By raising awareness, providing support to current staff, and advocating for stronger legislation and policies in America, I am able contribute my knowledge and time to an organization that aligns with my values and provides a platform for making a lasting impact.

Michelle Burns – Homeless Shelters

I owe a lot to my parents for raising my siblings in a hard-working, service-oriented home. Growing up, my family would serve food at a local homeless shelter quite often. I learned how much of a connection you can have with someone who seems to live so differently than me.

What I found was that either I was not that different from that individual, or if I was, I could learn a lot from their experiences. From then on, my heart has always been in serving those in impoverished communities.

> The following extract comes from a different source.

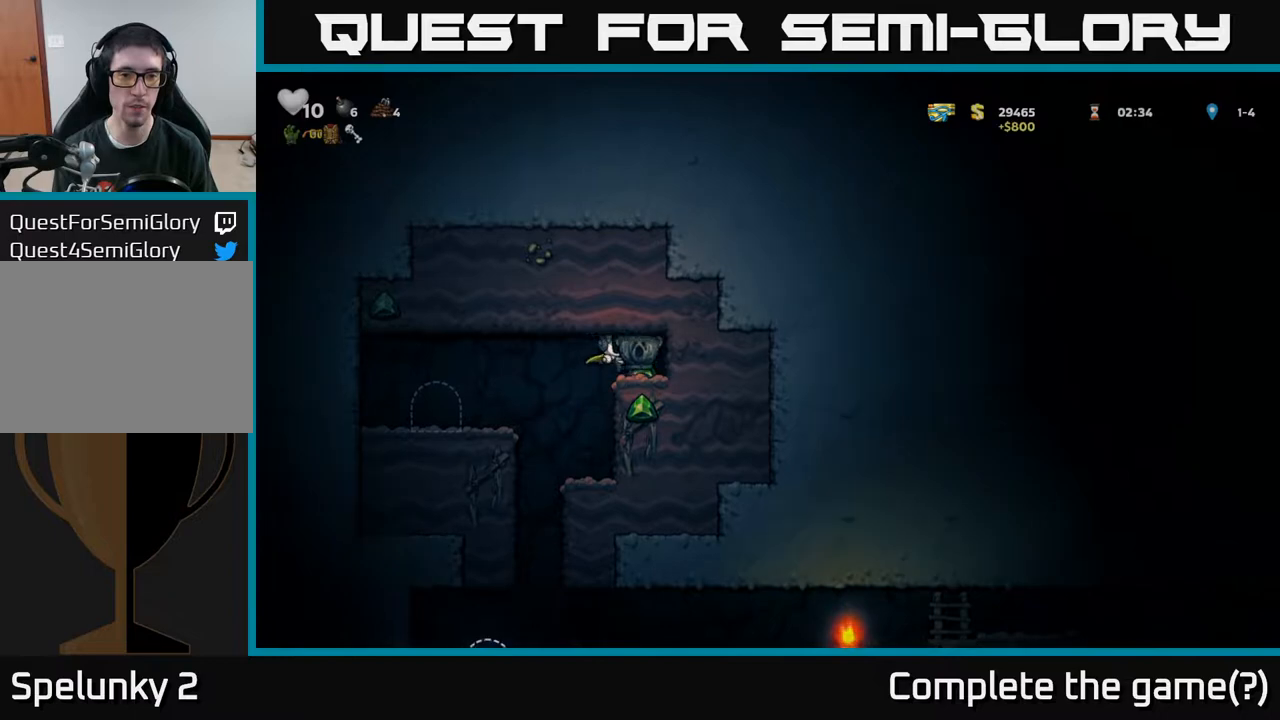
{"buttons": [], "left_stick": "center", "right_stick": "center", "events": [[50, "DPAD_RIGHT", "up"], [67, "DPAD_LEFT", "down"], [283, "DPAD_LEFT", "up"]]}
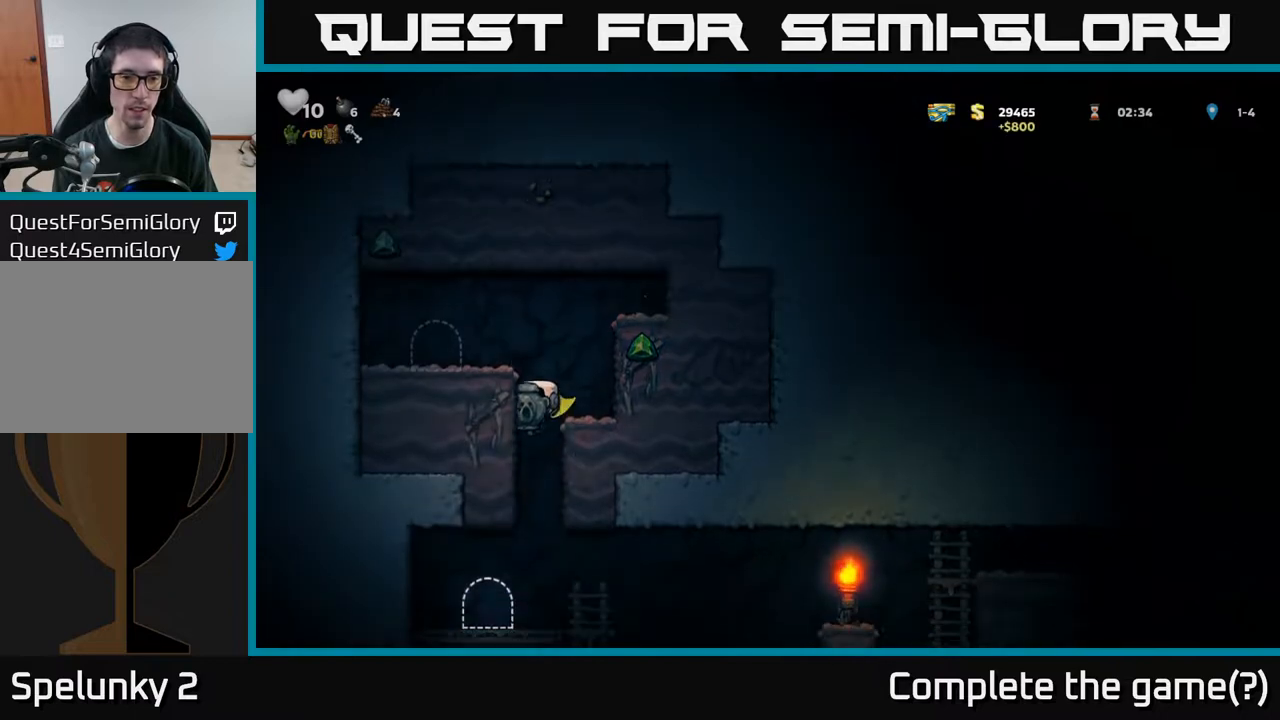
{"buttons": ["DPAD_RIGHT"], "left_stick": "center", "right_stick": "center", "events": [[167, "A", "down"], [317, "DPAD_RIGHT", "down"], [417, "A", "up"]]}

I did research on positive youth development during undergrad and graduate school, so I generally gravitate towards programs centered around youth and families—whether that be supporting relationships, sharing resources, or coaching in education and career goals.

Nothing makes me happier than finding that moment with someone where a wall is taken down and vulnerability is welcome—that is when a true relationship forms and you are able to challenge and fuel that individual in so many ways.

Maddy Romoser – Wings of Hope

The last place I volunteered was for an organization called Wings of Hope.

Wings of Hope is an organization that helps with crisis and family issues, but also serves as a counseling service/shelter for women and children seeking refuge from domestic violence situations.

We got the opportunity to meet many leaders that run the Wings of Hope organization. That is what drew me into my love for helping this great cause, that has also helped so many individuals in the Payne County. We had many different events that we would put on with my sorority in support of Wings of Hope, but my favorite was a weekend long softball tournament that would occur in the spring.

We did a bunch of events leading up to the main event, where we would raise money through food events, T-shirt sales, and signing up softball teams to play in the tournament. The entire weekend was a blast and many Greek life members at OSU came to watch this softball tournament. It was such a great opportunity because we at the end of the tournament we would get to present a check to the directors of Wings of Hope.

Most years, the checks have been over $40,000 so it was great to see that number and just know how much of an impact it’s going to make for that organization. Wings of Hope has been able to help so many individuals that have been affected by domestic violence. I just think that’s such an amazing cause because you just don’t realize how often domestic violence occurs in our world, let alone our own county.

I’m just grateful for the small impact that I got to be a part of in helping that organization continue to prosper and be able to provide resources for those individuals affected move on from those situations.